That’s important. You’re not going to get a politician who is attentive to your demands and your wants if you’re not voicing those consistently. I think one thing you can draw from this is that politicians are going to be frustrated by hearing people yell at them, and you should yell at them anyway. Because your job as a citizen is not to make sure that they don’t feel frustrated. Your job as a citizen is to try to get them to do what you want them to do.

I’m struck by how Lincoln basically plays head games with so many people. He floats a policy he has no intention of adopting, just to scare people into line, or he pretends he’s doing one thing just to gauge reaction when he’s actually always planning to do the other. It’s pragmatic, but it made me kind of feel uneasy about Lincoln as a person. How do you feel about that? Do you see any national politicians who are using that kind of savvy manipulation to advance their goals?
I think all successful politicians essentially do something like this. Part of being successful, especially on the national stage, is somehow being all things to all people. Everyone looks at you and says, I think that guy’s on my side, and that requires a willingness to, as you note, say one thing and do another, float ideas you don’t ever intend to follow through on, and engage in forms of political deception. I think that is politics. That is what successful politics requires.
I think that for Lincoln, and I think for the most successful politicians in our history, that kind of political deception isn’t done for its own sake. It’s done for the purpose of accomplishing something. I can name quite a few politicians who are slippery in that regard, but slipperiness without some kind of endpoint, without some kind of conviction for what you’re doing, that I think creates mistrust. It can fracture coalitions. Because if you are slippery, but then you eventually accomplish something that the coalition wants, people kind of forgive it. And if you don’t, then they don’t.

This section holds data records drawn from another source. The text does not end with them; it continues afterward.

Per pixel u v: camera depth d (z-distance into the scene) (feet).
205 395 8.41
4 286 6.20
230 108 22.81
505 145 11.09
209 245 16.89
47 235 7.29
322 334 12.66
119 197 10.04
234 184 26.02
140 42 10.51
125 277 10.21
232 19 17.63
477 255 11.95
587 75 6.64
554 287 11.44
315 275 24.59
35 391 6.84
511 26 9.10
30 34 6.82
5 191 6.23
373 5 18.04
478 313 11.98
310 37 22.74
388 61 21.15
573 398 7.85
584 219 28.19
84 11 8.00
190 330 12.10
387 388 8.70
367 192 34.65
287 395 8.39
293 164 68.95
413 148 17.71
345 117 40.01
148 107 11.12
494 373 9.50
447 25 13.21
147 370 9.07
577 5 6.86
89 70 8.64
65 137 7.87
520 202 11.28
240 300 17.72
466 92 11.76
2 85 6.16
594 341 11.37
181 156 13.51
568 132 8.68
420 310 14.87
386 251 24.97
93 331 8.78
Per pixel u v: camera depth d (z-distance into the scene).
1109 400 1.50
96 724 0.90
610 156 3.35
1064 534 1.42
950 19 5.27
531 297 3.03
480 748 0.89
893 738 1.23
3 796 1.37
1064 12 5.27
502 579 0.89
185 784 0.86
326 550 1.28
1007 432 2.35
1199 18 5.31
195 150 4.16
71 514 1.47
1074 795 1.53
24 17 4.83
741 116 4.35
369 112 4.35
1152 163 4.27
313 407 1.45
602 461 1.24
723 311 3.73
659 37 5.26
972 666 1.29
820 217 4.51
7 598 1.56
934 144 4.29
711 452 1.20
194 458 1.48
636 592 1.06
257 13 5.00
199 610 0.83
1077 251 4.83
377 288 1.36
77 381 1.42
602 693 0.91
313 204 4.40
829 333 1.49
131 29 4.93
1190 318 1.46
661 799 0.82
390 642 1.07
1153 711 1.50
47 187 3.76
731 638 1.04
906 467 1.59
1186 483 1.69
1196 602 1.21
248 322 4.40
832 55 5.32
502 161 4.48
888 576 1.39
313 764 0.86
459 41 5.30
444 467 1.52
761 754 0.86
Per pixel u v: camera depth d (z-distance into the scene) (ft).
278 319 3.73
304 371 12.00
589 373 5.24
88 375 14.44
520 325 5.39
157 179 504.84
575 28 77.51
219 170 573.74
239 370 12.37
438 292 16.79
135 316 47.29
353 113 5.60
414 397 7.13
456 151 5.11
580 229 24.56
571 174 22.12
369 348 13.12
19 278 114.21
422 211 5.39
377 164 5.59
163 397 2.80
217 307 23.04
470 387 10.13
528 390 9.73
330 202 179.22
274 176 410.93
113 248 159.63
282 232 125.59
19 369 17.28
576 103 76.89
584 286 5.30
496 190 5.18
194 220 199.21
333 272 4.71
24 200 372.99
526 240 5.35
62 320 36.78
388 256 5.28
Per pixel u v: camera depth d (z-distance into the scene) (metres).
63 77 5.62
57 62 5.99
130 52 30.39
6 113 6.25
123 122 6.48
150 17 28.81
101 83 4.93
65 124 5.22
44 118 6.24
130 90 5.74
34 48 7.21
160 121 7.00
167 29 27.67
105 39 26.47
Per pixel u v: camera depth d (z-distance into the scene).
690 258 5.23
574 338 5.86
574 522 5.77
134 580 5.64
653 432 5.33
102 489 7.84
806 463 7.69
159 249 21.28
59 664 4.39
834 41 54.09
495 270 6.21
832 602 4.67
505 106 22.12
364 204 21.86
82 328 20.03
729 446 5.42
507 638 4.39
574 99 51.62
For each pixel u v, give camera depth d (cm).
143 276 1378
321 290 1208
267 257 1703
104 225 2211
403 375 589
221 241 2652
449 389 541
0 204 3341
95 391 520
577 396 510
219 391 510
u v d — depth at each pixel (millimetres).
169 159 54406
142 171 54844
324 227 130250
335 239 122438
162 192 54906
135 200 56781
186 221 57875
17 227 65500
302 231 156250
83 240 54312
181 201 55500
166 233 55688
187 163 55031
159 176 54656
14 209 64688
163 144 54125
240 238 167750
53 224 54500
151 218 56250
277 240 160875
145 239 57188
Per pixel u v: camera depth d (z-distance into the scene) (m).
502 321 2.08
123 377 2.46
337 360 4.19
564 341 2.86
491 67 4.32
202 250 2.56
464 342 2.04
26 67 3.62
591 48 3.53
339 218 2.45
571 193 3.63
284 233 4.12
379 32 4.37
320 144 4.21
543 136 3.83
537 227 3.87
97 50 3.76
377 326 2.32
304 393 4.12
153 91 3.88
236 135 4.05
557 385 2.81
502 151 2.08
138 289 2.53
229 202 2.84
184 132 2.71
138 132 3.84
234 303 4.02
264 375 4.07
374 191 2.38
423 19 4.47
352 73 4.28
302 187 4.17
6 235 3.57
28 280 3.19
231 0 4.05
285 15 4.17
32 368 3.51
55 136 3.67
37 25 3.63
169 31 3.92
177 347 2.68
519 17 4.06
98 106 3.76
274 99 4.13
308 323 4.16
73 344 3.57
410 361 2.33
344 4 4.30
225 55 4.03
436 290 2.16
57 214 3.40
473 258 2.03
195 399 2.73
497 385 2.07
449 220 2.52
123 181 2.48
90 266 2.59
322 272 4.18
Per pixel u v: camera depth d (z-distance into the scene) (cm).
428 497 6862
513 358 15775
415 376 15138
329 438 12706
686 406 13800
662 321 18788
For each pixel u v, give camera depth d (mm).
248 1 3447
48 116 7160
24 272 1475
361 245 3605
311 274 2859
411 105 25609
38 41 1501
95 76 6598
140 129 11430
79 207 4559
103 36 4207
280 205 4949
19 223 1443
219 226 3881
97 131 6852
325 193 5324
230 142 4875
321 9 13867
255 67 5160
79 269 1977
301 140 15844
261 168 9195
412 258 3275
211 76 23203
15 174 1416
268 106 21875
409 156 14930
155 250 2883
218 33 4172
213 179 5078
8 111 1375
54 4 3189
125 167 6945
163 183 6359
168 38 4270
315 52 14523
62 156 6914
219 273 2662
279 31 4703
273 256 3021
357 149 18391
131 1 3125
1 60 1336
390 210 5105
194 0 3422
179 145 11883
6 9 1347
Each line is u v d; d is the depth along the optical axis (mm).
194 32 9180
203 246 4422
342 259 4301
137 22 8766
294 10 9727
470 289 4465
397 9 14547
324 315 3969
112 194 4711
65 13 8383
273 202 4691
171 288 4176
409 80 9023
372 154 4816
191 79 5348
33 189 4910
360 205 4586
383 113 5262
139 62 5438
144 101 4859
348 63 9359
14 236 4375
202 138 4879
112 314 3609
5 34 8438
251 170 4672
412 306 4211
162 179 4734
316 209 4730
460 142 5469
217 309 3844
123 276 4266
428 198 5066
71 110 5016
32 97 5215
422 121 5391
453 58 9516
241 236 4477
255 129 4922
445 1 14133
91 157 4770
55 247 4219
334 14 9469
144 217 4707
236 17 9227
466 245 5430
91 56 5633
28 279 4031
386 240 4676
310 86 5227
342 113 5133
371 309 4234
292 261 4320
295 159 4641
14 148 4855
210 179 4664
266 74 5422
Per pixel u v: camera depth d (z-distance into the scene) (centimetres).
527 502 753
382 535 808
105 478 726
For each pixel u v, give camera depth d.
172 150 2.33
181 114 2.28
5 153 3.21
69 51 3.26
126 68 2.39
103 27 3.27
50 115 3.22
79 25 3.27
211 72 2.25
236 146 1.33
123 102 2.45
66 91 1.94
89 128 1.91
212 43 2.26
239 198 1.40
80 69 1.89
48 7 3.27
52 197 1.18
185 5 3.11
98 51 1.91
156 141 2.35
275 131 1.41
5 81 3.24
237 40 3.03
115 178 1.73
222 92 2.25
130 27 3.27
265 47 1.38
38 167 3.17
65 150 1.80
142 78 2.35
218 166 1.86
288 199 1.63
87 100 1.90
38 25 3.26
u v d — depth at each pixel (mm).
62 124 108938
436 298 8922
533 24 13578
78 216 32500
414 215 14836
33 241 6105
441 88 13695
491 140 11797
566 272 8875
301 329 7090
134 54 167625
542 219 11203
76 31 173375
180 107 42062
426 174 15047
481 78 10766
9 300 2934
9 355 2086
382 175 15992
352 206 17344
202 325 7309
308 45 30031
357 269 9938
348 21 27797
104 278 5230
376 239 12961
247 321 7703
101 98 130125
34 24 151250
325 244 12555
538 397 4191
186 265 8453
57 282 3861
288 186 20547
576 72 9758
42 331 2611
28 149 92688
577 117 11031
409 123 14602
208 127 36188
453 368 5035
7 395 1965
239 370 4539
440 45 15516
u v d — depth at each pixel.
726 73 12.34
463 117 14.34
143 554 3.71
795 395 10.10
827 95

For an example of what it looks like when you don’t accomplish anything, I think the fact that Kamala Harris has not a great reputation within the Democratic Party right now is an example of sort of playing high-level politics, but without a kind of a firm sense of principle behind it. And on the other end, someone like [Alexandria Ocasio-Cortez] has done the thing right, where you are clearly trying to appeal to various parts of your coalition by saying what they want to hear, but you have your own path in mind. She clearly has a goal she wants to accomplish, and inasmuch as she can reach that goal, I think people basically say, “all right, well, that’s politics,” and they’re okay with it. But we’ll see. You can imagine a world where Donald Trump is that kind of figure, because he does say whatever anyone wants to hear. But it’s so clear that he does it for his own sake, for his own very narrow interest, that it’s not something that people can look past.
Speaking of looking past flaws in a politician, right now we’ve got a lot of arguments online around people like Graham Platner [Democratic nominee for senator in Maine, accused of alleged mistreatment of ex-girlfriends and other troubling statements and acts]. Is it worth supporting a terrible person if they’re going to vote in favor of the things that you want to accomplish? You’ve written about how Lincoln created this broad coalition by basically not being too picky—I mean, obviously he set guardrails, as with Douglas—but by not being too terribly picky about who was in the coalition, as long as they were all generally heading in the same direction. What do you think are the limits of litmus tests? When are they more important? When are they less important?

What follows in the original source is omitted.